## OBJETIVO DO EXERCÍCIO
Transcreva do texto fornecido o trecho entre "As ações de" e "da Serra Gaúcha.", inclusive.

## TEXTO FORNECIDO
As ações de oposição a Jair Bolsonaro e a seu governo são como Ivermectina para Covid-19. A oposição está fazendo firulas cênicas, agindo como o vereador de Canela/RS, pretendendo pulverizar álcool gel na população com um avião. Pobre Canela, que já foi referência nacional no contexto da Serra Gaúcha.

Proponho, através das experiências bem sucedidas em termos micro e local de autoproteção experimentadas em várias favelas do Rio de Janeiro, de São Paulo, de Recife, de Porto Alegre e Salvador, que formemos um “Fundo Financeiro Social” para compra de vacinas contra a Covid-19 de todos os laboratórios para imunizar a população. Nos rebelemos contra a política afirmativa de valorização da morte e promoção da doença de Bolsonaro, Paulo Guedes, Queiroga. Um Fundo Soberano, gerido por um consórcio da sociedade civil com a Transparência Brasil, a CUFA, a ANF, o AfroReggae, a Comissão Arns, o Banco da Providência e assemelhados.

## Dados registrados
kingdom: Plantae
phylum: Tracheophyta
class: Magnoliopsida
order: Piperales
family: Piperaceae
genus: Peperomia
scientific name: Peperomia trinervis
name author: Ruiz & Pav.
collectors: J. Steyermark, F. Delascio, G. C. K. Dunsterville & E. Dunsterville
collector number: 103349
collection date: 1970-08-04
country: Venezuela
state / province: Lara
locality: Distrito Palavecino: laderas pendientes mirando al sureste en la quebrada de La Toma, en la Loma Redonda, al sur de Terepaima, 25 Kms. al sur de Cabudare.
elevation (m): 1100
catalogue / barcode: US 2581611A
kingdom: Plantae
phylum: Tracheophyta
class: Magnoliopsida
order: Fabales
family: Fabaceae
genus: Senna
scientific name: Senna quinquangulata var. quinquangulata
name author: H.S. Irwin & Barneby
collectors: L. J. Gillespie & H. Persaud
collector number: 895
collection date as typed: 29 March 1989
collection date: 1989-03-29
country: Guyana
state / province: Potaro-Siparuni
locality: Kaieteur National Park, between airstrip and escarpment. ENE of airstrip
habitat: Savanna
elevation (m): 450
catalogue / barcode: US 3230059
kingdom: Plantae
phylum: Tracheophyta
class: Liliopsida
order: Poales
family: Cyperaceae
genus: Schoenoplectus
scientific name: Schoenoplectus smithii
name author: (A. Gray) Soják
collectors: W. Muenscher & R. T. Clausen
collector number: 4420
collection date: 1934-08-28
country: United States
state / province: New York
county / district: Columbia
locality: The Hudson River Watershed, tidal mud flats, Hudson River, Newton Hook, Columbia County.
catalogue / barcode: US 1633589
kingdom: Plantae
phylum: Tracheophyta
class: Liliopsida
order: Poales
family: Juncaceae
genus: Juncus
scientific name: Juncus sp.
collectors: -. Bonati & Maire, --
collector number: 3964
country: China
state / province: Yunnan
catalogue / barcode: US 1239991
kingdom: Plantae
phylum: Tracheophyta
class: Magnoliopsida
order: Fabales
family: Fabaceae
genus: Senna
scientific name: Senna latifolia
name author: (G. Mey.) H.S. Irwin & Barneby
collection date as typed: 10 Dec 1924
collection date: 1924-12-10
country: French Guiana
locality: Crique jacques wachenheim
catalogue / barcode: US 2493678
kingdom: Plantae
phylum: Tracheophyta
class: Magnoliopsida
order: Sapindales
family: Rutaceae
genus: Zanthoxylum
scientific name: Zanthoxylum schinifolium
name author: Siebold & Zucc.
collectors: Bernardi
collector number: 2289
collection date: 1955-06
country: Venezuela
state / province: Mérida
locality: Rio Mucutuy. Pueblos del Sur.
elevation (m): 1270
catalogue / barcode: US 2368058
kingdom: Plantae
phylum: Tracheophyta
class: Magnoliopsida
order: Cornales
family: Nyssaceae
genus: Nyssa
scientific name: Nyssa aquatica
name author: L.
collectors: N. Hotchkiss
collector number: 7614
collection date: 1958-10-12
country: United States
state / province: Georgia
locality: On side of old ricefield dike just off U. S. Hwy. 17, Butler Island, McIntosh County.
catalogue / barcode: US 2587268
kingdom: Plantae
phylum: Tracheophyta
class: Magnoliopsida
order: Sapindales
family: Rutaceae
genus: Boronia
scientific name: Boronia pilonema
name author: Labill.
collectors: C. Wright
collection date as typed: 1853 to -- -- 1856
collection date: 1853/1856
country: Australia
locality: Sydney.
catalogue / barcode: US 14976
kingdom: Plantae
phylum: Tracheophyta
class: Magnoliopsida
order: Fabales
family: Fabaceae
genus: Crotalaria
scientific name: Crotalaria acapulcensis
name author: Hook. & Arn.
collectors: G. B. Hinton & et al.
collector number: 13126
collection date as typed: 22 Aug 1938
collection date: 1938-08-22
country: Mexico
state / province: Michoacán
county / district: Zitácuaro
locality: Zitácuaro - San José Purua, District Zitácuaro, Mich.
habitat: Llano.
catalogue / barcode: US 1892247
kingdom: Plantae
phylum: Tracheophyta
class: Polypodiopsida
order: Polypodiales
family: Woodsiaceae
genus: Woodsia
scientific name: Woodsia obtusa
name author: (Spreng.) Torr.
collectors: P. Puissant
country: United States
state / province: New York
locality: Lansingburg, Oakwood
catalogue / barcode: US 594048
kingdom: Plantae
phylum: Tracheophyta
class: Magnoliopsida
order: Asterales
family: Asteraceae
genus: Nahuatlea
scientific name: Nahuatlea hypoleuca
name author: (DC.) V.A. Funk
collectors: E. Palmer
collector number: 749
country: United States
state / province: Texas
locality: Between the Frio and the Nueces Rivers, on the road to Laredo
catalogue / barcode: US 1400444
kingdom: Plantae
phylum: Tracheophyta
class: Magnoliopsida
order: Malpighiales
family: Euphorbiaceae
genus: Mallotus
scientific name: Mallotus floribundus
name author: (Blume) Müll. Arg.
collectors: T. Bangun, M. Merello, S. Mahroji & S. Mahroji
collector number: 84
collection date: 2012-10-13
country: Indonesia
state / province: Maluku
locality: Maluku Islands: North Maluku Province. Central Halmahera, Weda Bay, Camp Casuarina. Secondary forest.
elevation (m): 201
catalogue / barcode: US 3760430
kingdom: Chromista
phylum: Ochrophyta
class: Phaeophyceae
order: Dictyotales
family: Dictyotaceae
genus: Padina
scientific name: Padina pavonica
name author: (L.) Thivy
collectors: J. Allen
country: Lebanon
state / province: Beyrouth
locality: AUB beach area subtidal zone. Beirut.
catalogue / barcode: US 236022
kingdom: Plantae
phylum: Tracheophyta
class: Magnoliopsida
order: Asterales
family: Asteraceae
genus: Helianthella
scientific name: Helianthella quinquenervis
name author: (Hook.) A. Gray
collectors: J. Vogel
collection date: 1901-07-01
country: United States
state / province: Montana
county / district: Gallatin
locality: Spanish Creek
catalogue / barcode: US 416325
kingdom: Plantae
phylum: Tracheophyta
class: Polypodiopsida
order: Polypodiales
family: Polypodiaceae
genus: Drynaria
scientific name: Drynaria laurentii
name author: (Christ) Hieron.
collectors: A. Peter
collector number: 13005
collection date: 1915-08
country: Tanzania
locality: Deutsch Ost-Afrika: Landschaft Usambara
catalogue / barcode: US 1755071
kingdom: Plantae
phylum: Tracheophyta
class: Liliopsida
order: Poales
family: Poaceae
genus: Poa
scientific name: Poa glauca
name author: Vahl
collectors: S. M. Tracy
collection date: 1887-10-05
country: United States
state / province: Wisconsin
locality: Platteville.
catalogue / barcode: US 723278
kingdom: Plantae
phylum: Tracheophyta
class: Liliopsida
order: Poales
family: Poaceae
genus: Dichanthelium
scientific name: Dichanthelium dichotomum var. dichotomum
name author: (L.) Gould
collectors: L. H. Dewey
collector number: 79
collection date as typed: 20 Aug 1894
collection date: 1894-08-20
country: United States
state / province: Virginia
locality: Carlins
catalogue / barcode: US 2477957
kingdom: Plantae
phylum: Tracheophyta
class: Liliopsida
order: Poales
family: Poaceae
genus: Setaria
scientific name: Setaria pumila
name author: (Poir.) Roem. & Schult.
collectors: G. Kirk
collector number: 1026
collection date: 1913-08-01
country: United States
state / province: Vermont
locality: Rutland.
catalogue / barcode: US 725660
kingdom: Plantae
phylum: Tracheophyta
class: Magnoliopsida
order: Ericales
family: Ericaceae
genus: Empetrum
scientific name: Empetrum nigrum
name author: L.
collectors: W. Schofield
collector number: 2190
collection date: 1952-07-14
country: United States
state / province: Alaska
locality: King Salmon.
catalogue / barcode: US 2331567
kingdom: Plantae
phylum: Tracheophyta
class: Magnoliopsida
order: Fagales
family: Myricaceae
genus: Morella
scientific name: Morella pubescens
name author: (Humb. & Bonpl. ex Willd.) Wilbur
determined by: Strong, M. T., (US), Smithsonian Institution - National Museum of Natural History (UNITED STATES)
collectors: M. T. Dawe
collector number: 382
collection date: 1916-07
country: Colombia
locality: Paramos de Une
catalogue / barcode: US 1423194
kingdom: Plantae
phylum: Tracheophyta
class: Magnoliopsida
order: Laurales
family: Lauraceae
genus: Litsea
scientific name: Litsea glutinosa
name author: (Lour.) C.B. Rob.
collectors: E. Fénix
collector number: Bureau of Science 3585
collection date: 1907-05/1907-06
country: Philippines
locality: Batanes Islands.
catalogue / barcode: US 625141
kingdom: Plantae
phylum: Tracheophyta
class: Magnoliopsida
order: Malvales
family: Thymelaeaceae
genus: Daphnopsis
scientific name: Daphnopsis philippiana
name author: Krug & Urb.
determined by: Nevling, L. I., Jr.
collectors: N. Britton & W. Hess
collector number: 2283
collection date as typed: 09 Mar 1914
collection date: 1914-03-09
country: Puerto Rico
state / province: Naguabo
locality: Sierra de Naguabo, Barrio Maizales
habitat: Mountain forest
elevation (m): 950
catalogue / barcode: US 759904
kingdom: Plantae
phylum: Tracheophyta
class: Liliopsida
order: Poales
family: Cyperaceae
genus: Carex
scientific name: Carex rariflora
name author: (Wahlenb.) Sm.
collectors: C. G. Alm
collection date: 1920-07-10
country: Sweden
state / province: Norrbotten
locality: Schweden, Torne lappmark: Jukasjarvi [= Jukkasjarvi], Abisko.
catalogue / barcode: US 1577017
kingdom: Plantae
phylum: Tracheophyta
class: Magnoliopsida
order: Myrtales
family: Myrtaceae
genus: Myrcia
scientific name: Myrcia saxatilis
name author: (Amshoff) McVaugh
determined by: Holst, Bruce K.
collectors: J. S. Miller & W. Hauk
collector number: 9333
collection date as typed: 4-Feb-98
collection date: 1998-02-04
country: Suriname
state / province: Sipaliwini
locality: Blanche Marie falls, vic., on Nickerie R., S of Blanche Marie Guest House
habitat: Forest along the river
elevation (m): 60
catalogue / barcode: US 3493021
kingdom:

## SOLUÇÃO DA TAREFA
As ações de oposição a Jair Bolsonaro e a seu governo são como Ivermectina para Covid-19. A oposição está fazendo firulas cênicas, agindo como o vereador de Canela/RS, pretendendo pulverizar álcool gel na população com um avião. Pobre Canela, que já foi referência nacional no contexto da Serra Gaúcha.